Prawda o kanciki dbam ile się da, dorobiłam się nawet nożyc do ich przycinania, świetnie się nimi robi, nie trzeba za każdym razem odcinać szpadelkiem, tylko wtedy gdy trawa przerośnie.
Trawnik i hortensje dostały mocno w kość po zeszłoweekendowym upale, więc juz nie są takie śliczne. Niestety nawadniania brak, trawnik trochę podlewam, ale rachunki za wodę koszmarne, więc nie jest to duże lanie.
Miałam w tym roku wiercić studnię, ale studniarze dwa razy umówieni nie przyjechali. Więc dałam sobie spokój. Nie spodziewałam sie tak upalnego lata

Ale lepsze to niż zima, która jeszcze mocniej dała w popalić

.
Hortensje też troszkę sie popaliły i zbrązowiały.
Na szczęście trawnik szybko się regeneruje.
Pielęgnacja trawnika:
Po zimie trawnik wertykulujemy i aerujemy (jest takie słowo?

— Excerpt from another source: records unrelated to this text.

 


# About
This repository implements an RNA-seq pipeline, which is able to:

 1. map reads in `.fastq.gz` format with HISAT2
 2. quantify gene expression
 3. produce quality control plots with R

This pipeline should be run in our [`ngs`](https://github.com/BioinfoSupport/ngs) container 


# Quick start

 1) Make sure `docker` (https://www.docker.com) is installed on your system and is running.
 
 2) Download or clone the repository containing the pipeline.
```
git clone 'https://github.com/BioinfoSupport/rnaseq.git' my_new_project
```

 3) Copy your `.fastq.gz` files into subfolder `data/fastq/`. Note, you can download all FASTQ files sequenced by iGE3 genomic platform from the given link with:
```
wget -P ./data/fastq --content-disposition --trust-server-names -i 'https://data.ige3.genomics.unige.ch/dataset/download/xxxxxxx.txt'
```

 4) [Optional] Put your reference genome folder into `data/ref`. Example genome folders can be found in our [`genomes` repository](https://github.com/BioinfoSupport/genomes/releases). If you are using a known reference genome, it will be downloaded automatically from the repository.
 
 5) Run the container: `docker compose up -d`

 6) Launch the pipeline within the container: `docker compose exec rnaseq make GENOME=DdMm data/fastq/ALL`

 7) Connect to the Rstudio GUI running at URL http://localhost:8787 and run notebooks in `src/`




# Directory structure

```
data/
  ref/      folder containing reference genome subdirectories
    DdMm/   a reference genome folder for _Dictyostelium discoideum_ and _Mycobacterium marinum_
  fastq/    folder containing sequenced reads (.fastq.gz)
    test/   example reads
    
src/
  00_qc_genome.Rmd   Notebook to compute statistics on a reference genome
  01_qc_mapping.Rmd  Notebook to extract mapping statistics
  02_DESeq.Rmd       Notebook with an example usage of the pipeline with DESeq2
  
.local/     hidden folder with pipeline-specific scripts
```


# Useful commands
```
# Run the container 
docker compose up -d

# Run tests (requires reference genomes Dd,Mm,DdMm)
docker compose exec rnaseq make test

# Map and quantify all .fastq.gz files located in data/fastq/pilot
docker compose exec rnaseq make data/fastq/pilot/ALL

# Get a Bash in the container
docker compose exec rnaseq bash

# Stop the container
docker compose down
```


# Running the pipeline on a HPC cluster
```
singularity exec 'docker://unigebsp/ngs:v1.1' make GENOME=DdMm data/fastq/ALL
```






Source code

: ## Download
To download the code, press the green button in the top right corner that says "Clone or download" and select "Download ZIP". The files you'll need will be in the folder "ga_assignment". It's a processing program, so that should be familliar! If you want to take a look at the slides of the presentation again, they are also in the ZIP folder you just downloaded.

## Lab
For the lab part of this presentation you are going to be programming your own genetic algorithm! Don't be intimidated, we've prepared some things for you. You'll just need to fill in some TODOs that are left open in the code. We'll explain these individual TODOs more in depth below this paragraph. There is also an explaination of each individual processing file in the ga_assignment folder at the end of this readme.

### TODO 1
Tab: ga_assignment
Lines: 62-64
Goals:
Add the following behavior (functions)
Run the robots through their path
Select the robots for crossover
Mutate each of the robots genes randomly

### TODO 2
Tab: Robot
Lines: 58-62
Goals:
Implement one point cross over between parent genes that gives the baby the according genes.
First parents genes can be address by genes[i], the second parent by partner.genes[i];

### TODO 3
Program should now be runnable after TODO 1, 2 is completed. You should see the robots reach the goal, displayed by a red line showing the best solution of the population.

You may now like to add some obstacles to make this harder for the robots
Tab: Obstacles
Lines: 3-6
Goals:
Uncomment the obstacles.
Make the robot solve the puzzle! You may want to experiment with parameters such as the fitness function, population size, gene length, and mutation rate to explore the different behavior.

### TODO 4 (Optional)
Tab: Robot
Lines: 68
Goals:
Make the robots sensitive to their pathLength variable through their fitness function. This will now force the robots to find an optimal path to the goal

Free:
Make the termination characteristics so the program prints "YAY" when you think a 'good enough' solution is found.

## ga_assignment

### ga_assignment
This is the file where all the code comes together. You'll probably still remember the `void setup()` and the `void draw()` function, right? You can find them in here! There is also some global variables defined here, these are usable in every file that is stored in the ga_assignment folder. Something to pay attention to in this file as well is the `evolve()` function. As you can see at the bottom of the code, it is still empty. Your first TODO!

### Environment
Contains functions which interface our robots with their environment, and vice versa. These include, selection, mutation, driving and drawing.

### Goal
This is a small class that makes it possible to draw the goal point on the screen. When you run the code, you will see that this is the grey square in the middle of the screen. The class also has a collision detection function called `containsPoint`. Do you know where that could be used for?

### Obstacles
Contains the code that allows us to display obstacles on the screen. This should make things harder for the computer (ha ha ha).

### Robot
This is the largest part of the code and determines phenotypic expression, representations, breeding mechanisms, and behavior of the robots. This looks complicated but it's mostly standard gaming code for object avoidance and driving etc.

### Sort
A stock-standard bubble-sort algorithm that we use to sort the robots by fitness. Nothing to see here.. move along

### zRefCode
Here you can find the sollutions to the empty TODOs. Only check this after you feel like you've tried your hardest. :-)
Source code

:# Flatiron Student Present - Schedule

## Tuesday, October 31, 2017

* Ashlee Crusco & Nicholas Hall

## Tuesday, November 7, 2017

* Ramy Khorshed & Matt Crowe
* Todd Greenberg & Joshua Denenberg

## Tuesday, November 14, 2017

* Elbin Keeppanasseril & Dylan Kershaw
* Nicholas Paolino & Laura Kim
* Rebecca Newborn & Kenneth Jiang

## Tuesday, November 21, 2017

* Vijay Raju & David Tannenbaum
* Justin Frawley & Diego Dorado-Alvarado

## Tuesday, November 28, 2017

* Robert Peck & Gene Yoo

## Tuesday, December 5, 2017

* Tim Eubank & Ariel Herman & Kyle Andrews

. Nawozimy florovitem do trawnika zgodnie z zaleceniami na opakowaniu ; oprysk bofixem na chwasty dwa razy w sezonie; regularne koszenie nawet dwa razy w tygodniu. Przy deszczowym lecie trawnik daje radę, ale tak jak w tym roku ... bardziej chyba narzekam na brak studni niż nawadniania.